Building a Robust Python Classifier for Detecting Sensitive and Confidential Information in Text

3 min readJan 6, 2025

In this blog post, we will explore how to build a production-grade classifier that detects whether a given text contains sensitive company information such as PII (Personally Identifiable Information), PCI (Payment Card Information), financial data, company product names, etc.

We’ll cover key libraries, provide recommendations for scalable and accurate solutions, and include Python examples to classify sensitive content effectively.

1. Key Libraries and Recommendations

To detect sensitive information, we will leverage popular Python libraries designed for Natural Language Processing (NLP) and text analysis.

Recommended Libraries

spaCy: Efficient NLP library for entity extraction.
Hugging Face Transformers: Pretrained models for text classification.
Presidio: Open-source PII detection library.
Pandas: For data handling.
scikit-learn: For creating classification pipelines.
FastAPI: For creating production-grade APIs (optional).

Recommendations

Use pretrained entity recognition models (NER) for detecting named entities such as names, addresses, etc.
Fine-tune transformer-based models for detecting company-specific sensitive text.
Combine custom rules with statistical models to improve classification performance.

2. Dataset Preparation

Before building a classifier, you’ll need a dataset with labeled examples of sensitive and non-sensitive content. Ideally, your dataset should include:

PII-related texts: Emails, phone numbers, addresses.
PCI data: Credit card numbers, financial records.
Product-related texts: Internal product names or code names.

3. Building the Classifier

We’ll create a multi-step classification pipeline using spaCy, Presidio, and transformers to detect entities and classify text.

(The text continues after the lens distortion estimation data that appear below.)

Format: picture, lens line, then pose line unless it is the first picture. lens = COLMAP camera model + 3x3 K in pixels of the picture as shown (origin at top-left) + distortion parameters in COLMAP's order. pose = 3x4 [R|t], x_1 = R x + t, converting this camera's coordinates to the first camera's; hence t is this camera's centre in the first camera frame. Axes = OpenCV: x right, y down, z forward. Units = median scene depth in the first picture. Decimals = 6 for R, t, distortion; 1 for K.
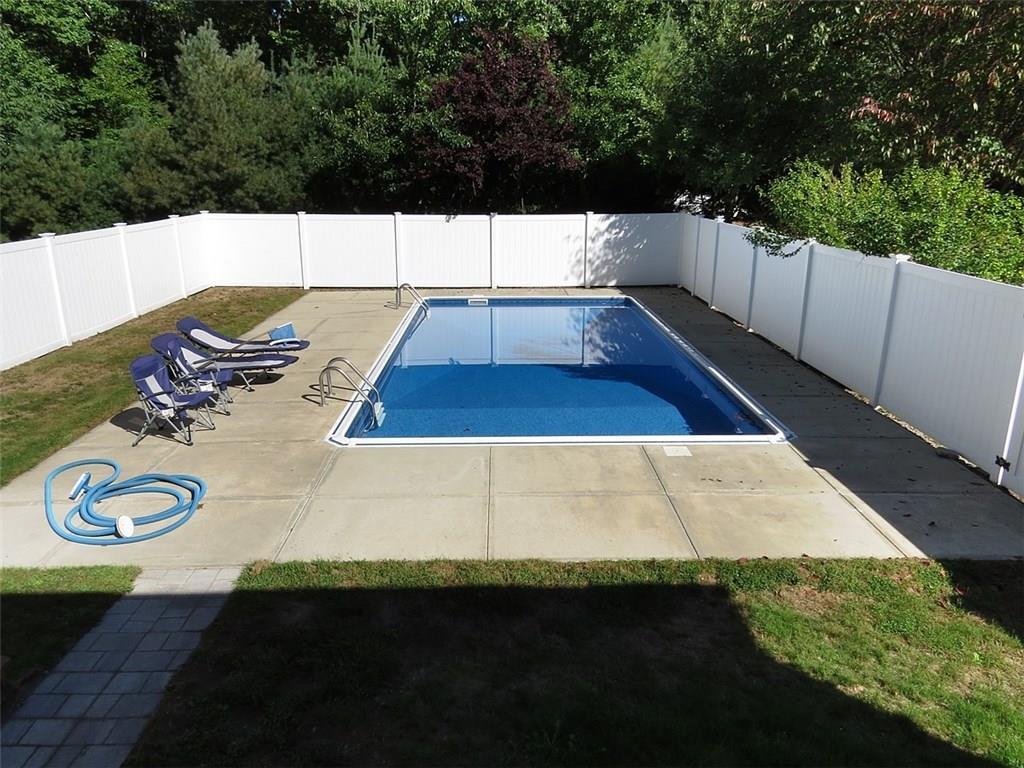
lens RADIAL K [[718.8, 0, 513.0], [0, 718.8, 384.7], [0, 0, 1]] dist [-0.021716, -0.003102]
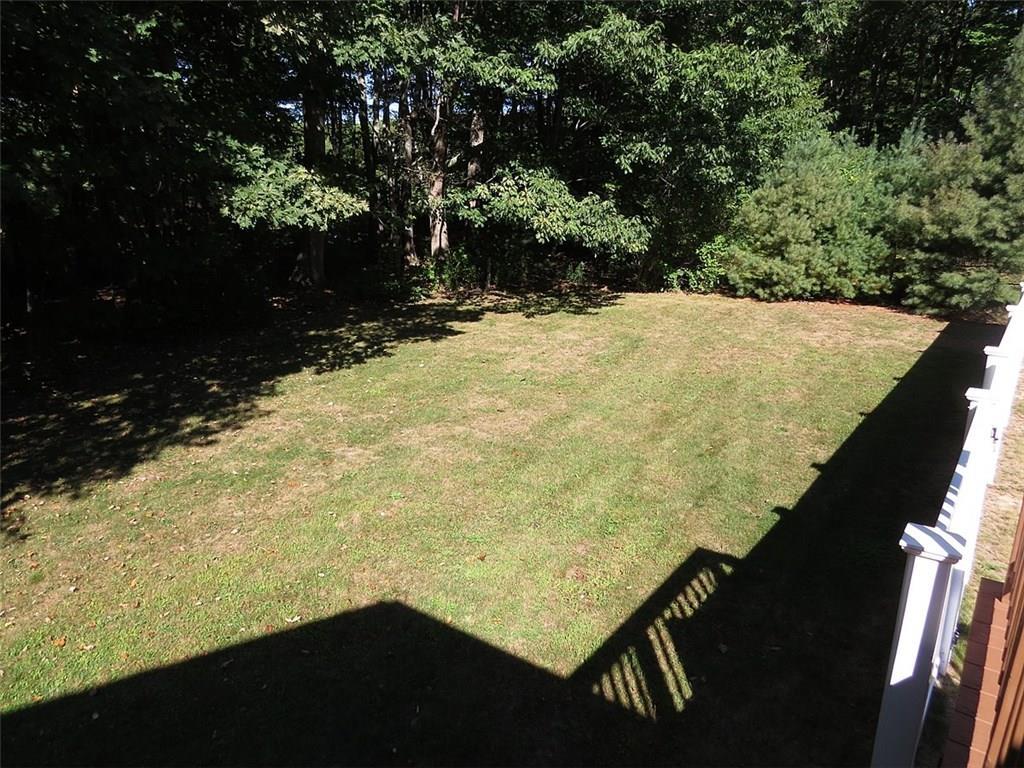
lens RADIAL K [[718.8, 0, 505.1], [0, 718.8, 383.7], [0, 0, 1]] dist [-0.021716, -0.003102]
pose [[0.784673, 0.184384, -0.591854, -0.402358], [-0.192365, 0.980034, 0.050281, -0.023371], [0.589308, 0.074398, 0.804475, 0.037142]]
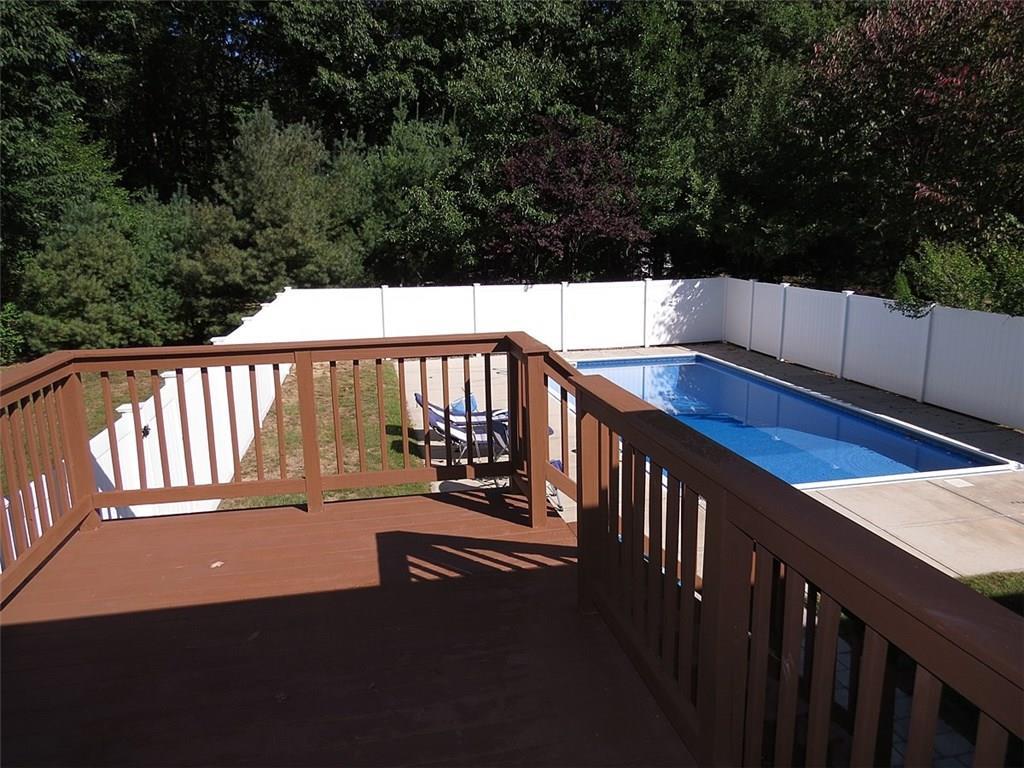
lens RADIAL K [[718.8, 0, 510.9], [0, 718.8, 375.7], [0, 0, 1]] dist [-0.021716, -0.003102]
pose [[0.983869, -0.049864, 0.171798, -0.299752], [0.064604, 0.994593, -0.081305, -0.016415], [-0.166815, 0.091092, 0.981771, -0.032671]]
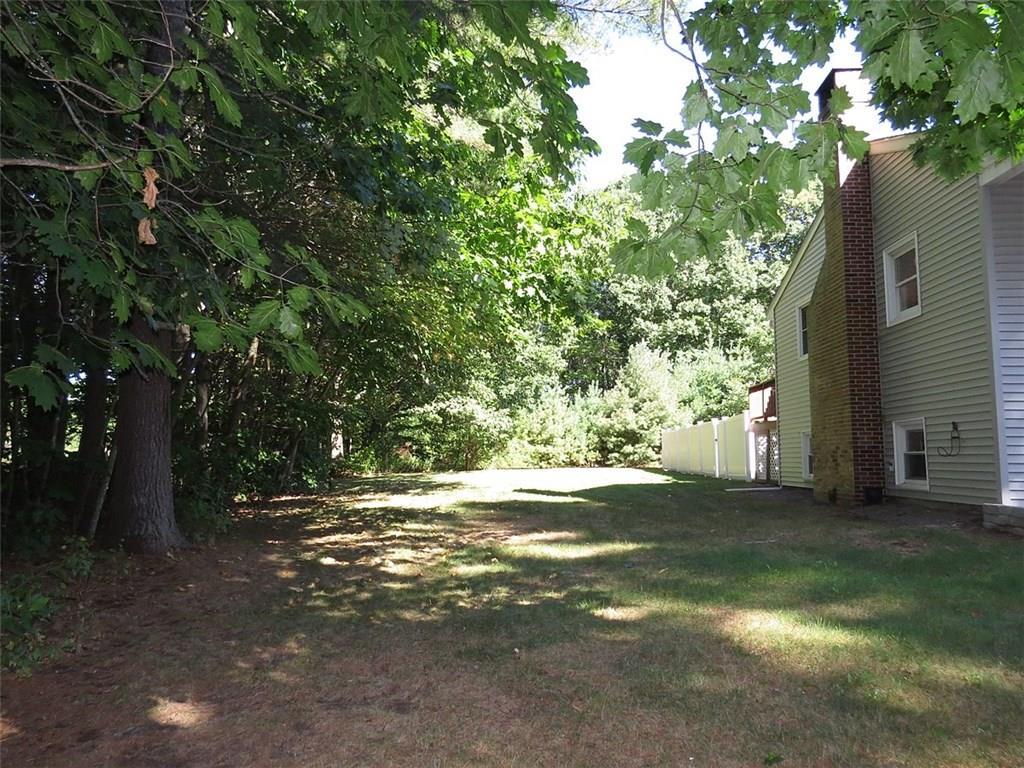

Step 1: Install Required Libraries

pip install spacy transformers presidio-analyzer scikit-learn pandas
python -m spacy download en_core_web_sm

Step 2: Load Pretrained NLP Models

import spacy
from transformers import pipeline

# Load spaCy model for NER
nlp_spacy = spacy.load("en_core_web_sm")

# Load transformer-based classification model
classifier = pipeline("text-classification", model="distilbert-base-uncased-finetuned-sst-2-english")

4. Entity Detection and Classification

Step 3: Detect Sensitive Entities

Use spaCy for detecting PII-like entities (e.g., names, addresses) and Presidio for rule-based detection.

from presidio_analyzer import AnalyzerEngine
from presidio_analyzer.predefined_recognizers import CreditCardRecognizer

# Initialize Presidio Analyzer
analyzer = AnalyzerEngine()
analyzer.add_recognizer(CreditCardRecognizer())  # Add PCI detection

def detect_entities(text):
    spacy_doc = nlp_spacy(text)
    detected_entities = [(ent.text, ent.label_) for ent in spacy_doc.ents]

    presidio_results = analyzer.analyze(text=text, entities=["CREDIT_CARD"], language='en')
    pci_entities = [(res.entity_type, res.score) for res in presidio_results]

    return detected_entities, pci_entities

5. Full Production Pipeline Example

Now, let’s build a classification function that integrates entity detection and transformers-based classification.

Full Classifier Pipeline

def classify_sensitive_text(text):
    # Step 1: Detect entities
    entities, pci_entities = detect_entities(text)
    
    # Step 2: Text classification for sensitive context
    classification_result = classifier(text)[0]
    
    # Step 3: Final classification
    if len(entities) > 0 or len(pci_entities) > 0 or classification_result['label'] == 'LABEL_1':
        return {
            "predicted_class": "Sensitive",
            "detected_entities": entities + pci_entities
        }
    else:
        return {
            "predicted_class": "Non-Sensitive",
            "detected_entities": []
        }

Example Usage

text_input = "Our customer database contains SSNs and credit card numbers for verification."
result = classify_sensitive_text(text_input)
print(result)

Output:

{
  "predicted_class": "Sensitive",
  "detected_entities": [
    ("SSN", "PERSONAL_IDENTIFIER"),
    ("credit card", "CREDIT_CARD")
  ]
}

Conclusion

In this blog, we have built a robust text classifier that can detect sensitive company information like PII, PCI, and product names using a combination of:

Pretrained NLP models from spaCy and Hugging Face.
Rule-based detection using Presidio.
A classification pipeline to combine entity detection with transformers for overall sensitivity classification.

This pipeline can be extended further by adding custom recognizers, improving datasets, and deploying APIs to integrate into enterprise applications for automated sensitive data detection.

Next Steps:

Fine-tune the transformer model using domain-specific datasets for better accuracy.
Add more entity recognizers for company-specific keywords (e.g., internal project codes).
Integrate the classifier with logging and monitoring for production-grade usage.